Palestras de cientistas estrangeiros e exposição de banners marcam evento sobre monitoramento na Amazônia

Por Comandante Cléber Ribeiro/MD

Palestras de cientistas estrangeiros e exposição de banners marcam evento sobre monitoramento na Amazônia

Palestras de cientistas estrangeiros e exposição de banners marcam evento sobre monitoramento na Amazônia

Manaus, 27/09/2018 – O Centro Gestor e Operacional do Sistema de Proteção da Amazônia (Censipam), órgão vinculado ao Ministério da Defesa (MD), realizou, no auditório do Bosque da Ciência, no Instituto Nacional de Pesquisa da Amazônia (INPA), o 3º Seminário de Monitoramento Integrado com Radar Orbital 2018. O objetivo do evento foi divulgar os resultados do Projeto Amazônia SAR e discutir a produção científica sobre sensoriamento remoto no Brasil e no mundo. Durante todo o dia, além das apresentações orais, sobretudo, com a participação de palestrantes de instituições, universidades e empresas estrangeiras, também ocorreu exposição de banners para divulgação de trabalhos desenvolvidos sobre o tema.

### Extrato de dados
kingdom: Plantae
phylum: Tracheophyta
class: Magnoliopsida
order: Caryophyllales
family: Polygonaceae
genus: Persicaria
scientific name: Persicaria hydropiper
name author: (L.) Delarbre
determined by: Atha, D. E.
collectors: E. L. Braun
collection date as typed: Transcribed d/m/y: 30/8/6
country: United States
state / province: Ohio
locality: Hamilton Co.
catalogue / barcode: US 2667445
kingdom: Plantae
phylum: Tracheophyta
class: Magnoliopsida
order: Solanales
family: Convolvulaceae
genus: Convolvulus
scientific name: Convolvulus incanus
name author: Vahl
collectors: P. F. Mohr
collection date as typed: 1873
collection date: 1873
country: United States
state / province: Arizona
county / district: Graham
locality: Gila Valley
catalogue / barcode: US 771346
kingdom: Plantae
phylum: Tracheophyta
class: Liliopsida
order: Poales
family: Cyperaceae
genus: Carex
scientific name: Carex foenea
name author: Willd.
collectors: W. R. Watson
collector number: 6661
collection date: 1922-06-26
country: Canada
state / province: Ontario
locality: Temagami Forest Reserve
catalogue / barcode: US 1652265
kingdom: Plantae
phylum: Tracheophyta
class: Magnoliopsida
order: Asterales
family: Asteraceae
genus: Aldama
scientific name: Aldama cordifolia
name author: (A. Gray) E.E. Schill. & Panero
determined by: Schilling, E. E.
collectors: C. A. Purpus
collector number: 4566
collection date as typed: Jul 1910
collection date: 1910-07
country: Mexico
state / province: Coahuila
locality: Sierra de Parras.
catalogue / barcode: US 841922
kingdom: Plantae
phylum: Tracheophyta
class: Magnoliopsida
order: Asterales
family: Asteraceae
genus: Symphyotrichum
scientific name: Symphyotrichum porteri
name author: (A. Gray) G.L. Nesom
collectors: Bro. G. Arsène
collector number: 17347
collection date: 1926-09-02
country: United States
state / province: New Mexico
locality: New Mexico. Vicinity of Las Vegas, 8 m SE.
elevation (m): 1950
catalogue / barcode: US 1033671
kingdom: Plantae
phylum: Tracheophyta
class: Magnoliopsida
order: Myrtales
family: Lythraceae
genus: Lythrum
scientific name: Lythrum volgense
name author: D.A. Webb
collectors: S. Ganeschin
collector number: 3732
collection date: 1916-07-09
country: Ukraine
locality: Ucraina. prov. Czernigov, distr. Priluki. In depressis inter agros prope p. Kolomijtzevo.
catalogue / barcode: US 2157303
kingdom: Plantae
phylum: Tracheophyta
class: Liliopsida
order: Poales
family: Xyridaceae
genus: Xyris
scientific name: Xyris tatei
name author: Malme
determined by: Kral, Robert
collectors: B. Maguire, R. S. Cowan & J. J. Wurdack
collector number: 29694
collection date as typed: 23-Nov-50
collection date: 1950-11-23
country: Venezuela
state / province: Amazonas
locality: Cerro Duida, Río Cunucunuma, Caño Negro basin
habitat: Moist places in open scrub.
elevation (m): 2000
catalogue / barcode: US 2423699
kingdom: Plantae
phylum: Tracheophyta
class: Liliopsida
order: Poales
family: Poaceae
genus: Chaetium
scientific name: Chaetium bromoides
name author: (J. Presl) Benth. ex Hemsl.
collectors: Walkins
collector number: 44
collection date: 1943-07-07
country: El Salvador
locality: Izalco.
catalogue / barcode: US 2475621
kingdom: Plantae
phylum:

### O que se pede
Como se traduz para o inglês esta frase do trecho sobre o seminário de radar orbital na Amazônia: "O objetivo do evento foi divulgar os resultados do Projeto Amazônia SAR e discutir a produção científica sobre sensoriamento remoto no Brasil e no mundo."?

### Resposta escrita
The goal of the event was to publicize the results of the Amazônia SAR Project and to discuss scientific output on remote sensing in Brazil and around the world.